Chief Health Officer Jeannette Young, the woman who has guided Queensland through the pandemic since it arrived through a party of Chinese tourists from Wuhan over a year ago, was overjoyed as the vaccination program hit the afterburners from the outset, almost doubling the projected number of jabs on the opening day.
After initially hoping to vaccinate 100 frontline workers on Monday, medics at Gold Coast University Hospital administered almost 180 jabs and hope to have protected more than 1000 Queenslanders by the end of the week.
Doctor Young said she was lost for words as Queensland took its most significant step in the war against the pandemic with the launch of the first phase of a program to vaccinate almost five million Queenslanders over the coming months.

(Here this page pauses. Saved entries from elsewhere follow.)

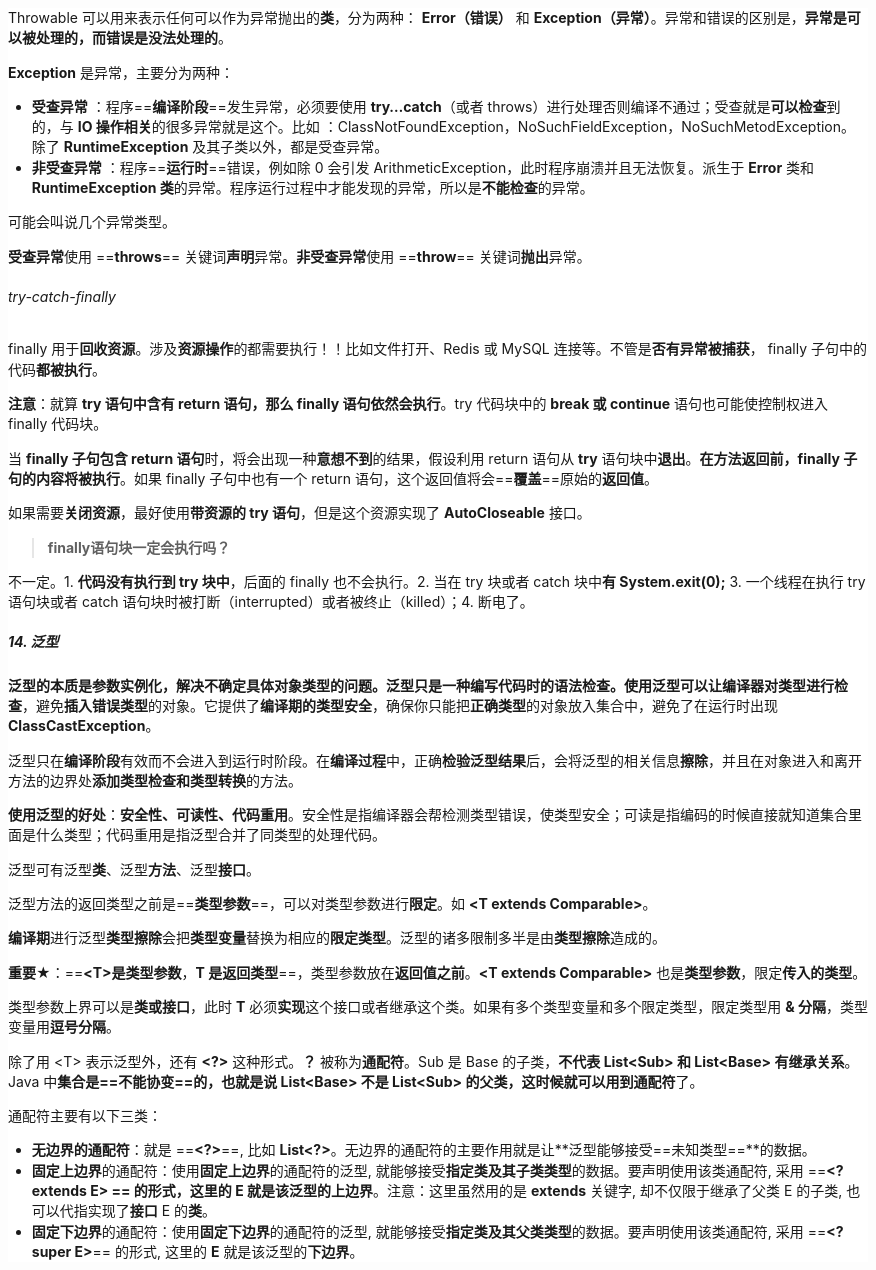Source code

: Throwable 可以用来表示任何可以作为异常抛出的**类**，分为两种： **Error（错误）**  和 **Exception（异常）**。异常和错误的区别是，**异常是可以被处理的，而错误是没法处理的**。 

**Exception** 是异常，主要分为两种：

- **受查异常** ：程序==**编译阶段**==发生异常，必须要使用 **try…catch**（或者 throws）进行处理否则编译不通过；受查就是**可以检查**到的，与 **IO 操作相关**的很多异常就是这个。比如 ：ClassNotFoundException，NoSuchFieldException，NoSuchMetodException。除了 **RuntimeException** 及其子类以外，都是受查异常。
- **非受查异常** ：程序==**运行时**==错误，例如除 0 会引发 ArithmeticException，此时程序崩溃并且无法恢复。派生于 **Error** 类和 **RuntimeException 类**的异常。程序运行过程中才能发现的异常，所以是**不能检查**的异常。

可能会叫说几个异常类型。

**受查异常**使用 ==**throws**== 关键词**声明**异常。**非受查异常**使用 ==**throw**== 关键词**抛出**异常。

###### try-catch-finally

finally 用于**回收资源**。涉及**资源操作**的都需要执行！！比如文件打开、Redis 或 MySQL 连接等。不管是**否有异常被捕获**， finally 子句中的代码**都被执行**。

**注意**：就算 **try 语句中含有 return 语句，那么 finally 语句依然会执行**。try 代码块中的 **break 或 continue** 语句也可能使控制权进入 finally 代码块。

当 **finally 子句包含 return 语句**时，将会出现一种**意想不到**的结果，假设利用 return 语句从 **try** 语句块中**退出**。**在方法返回前，finally 子句的内容将被执行**。如果 finally 子句中也有一个 return 语句，这个返回值将会==**覆盖**==原始的**返回值**。

如果需要**关闭资源**，最好使用**带资源的 try 语句**，但是这个资源实现了 **AutoCloseable** 接口。

> **finally语句块一定会执行吗？**

不一定。1. **代码没有执行到 try 块中**，后面的 finally 也不会执行。2. 当在 try 块或者 catch 块中**有 System.exit(0);** 3. 一个线程在执行 try 语句块或者 catch 语句块时被打断（interrupted）或者被终止（killed）；4. 断电了。

##### 14. 泛型

**泛型的本质是参数实例化，解决不确定具体对象类型的问题。**泛型只是一种编写代码时的语法检查。使用泛型可以让编译器对**类型进行检查**，避免**插入错误类型**的对象。它提供了**编译期的类型安全**，确保你只能把**正确类型**的对象放入集合中，避免了在运行时出现 **ClassCastException**。

泛型只在**编译阶段**有效而不会进入到运行时阶段。在**编译过程**中，正确**检验泛型结果**后，会将泛型的相关信息**擦除**，并且在对象进入和离开方法的边界处**添加类型检查和类型转换**的方法。

**使用泛型的好处**：**安全性、可读性、代码重用**。安全性是指编译器会帮检测类型错误，使类型安全；可读是指编码的时候直接就知道集合里面是什么类型；代码重用是指泛型合并了同类型的处理代码。

泛型可有泛型**类**、泛型**方法**、泛型**接口**。

泛型方法的返回类型之前是==**类型参数**==，可以对类型参数进行**限定**。如 **\<T extends Comparable>**。

**编译期**进行泛型**类型擦除**会把**类型变量**替换为相应的**限定类型**。泛型的诸多限制多半是由**类型擦除**造成的。

**重要★**：==**\<T>**是**类型参数**，**T 是返回类型**==，类型参数放在**返回值之前**。**\<T extends Comparable>** 也是**类型参数**，限定**传入的类型**。

类型参数上界可以是**类或接口**，此时 **T** 必须**实现**这个接口或者继承这个类。如果有多个类型变量和多个限定类型，限定类型用 **& 分隔**，类型变量用**逗号分隔**。

除了用 \<T> 表示泛型外，还有 **\<?>** 这种形式。**？** 被称为**通配符**。Sub 是 Base 的子类，**不代表 List\<Sub> 和 List\<Base> 有继承关系**。Java 中**集合是==不能协变==**的，也就是说 List\<Base> 不是 List\<Sub> 的父类，这时候就可以用到**通配符**了。

通配符主要有以下三类：

- **无边界的通配符**：就是 ==**\<?>**==, 比如 **List<?>**。无边界的通配符的主要作用就是让**泛型能够接受==未知类型==**的数据。
- **固定上边界**的通配符：使用**固定上边界**的通配符的泛型, 就能够接受**指定类及其子类类型**的数据。要声明使用该类通配符, 采用 ==**<? extends E> **== 的形式，这里的 **E** 就是该泛型的**上边界**。注意：这里虽然用的是 **extends** 关键字, 却不仅限于继承了父类 E 的子类, 也可以代指实现了**接口** E 的**类**。
- **固定下边界**的通配符：使用**固定下边界**的通配符的泛型, 就能够接受**指定类及其父类类型**的数据。要声明使用该类通配符, 采用 ==**<? super E>**== 的形式, 这里的 **E** 就是该泛型的**下边界**。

"(A year on from the start of the pandemic) I desperately, desperately hoped this would be where we would be, but I didn't think we would reach it," she said.
"So today is just absolutely fantastic.
"(In) just over a year to be vaccinating the first person is….I'm lost for words - and I'm not often lost for words."
Dr Young, who oversaw the smooth launch like a proud parent, also paused to reflect on the terrible toll of the pandemic, which has killed millions worldwide, including six Queenslanders.
" I do remember those six deaths - of course I do and I'm sure those families will be grieving today with what happened but because of the work that has been done essentially by every Queenslander we didn't end up with those deaths that we were predicting or I was predicting at the start of the pandemic."
Gold Coast nurse Zoe Park made history as the first Queenslander to receive the long-awaited vaccine, getting the needle from clinical nurse consultant Kellie Kenway.
She told media 'it didn't hurt at all'.
The 25-year-old nurse said she understood the importance of being the first to receive the vaccination and hoped it would inspire people of all ages of the importance of the jab in the fight against COVID-19.
"I think it's important to set an example," she said.
"I was always going to get the vaccine, but to be first is a real added bonus.
"My age group is the age group probably least likely to feel like they need to get the jab, but I want to show that everyone should get it."
A Brisbane girl, Ms Park has worked as a nurse for six years, first at the Royal Brisbane and Women's Hospital before moving to the Gold Coast University Hospital in April last year.
She said she had seen first-hand the devastation the virus was capable of, working in the GCUH COVID-19 ward.
"I've seen families being torn apart by it," she said.
"It's really scary.
"I definitely feel safer going to work now."
Ms Park grew up wanting to become a nurse, inspired by her grandmother who also worked as a nurse.
She spoke to her parents soon after receiving the jab.
"They're very proud and really excited."
"They know it's really important."
There are 37,000 frontline workers earmarked for the first round of vaccinations before stage 1b and further phases.
While Prime Minister Scott Morrison received his vaccination on Sunday, Queensland Premier Annastacia Palaszczuk, Health Minister Yvette D'Ath and the CHO will be part of the second intake.
Ms D'Ath, who praised yesterday's historic delivery of the state's first COVID-19 vaccines, said she acknowledged it sent an important signal for the PM to be among the first to receive the needle, but Queensland's political leaders would wait their turn after the frontline workers at hospitals, quarantine hotels and aged care homes had been safely administered the vaccine.
Queensland recorded two new cases of the virus yesterday, but both patients were in hotel quarantine when they tested positive.
The state still has five active cases.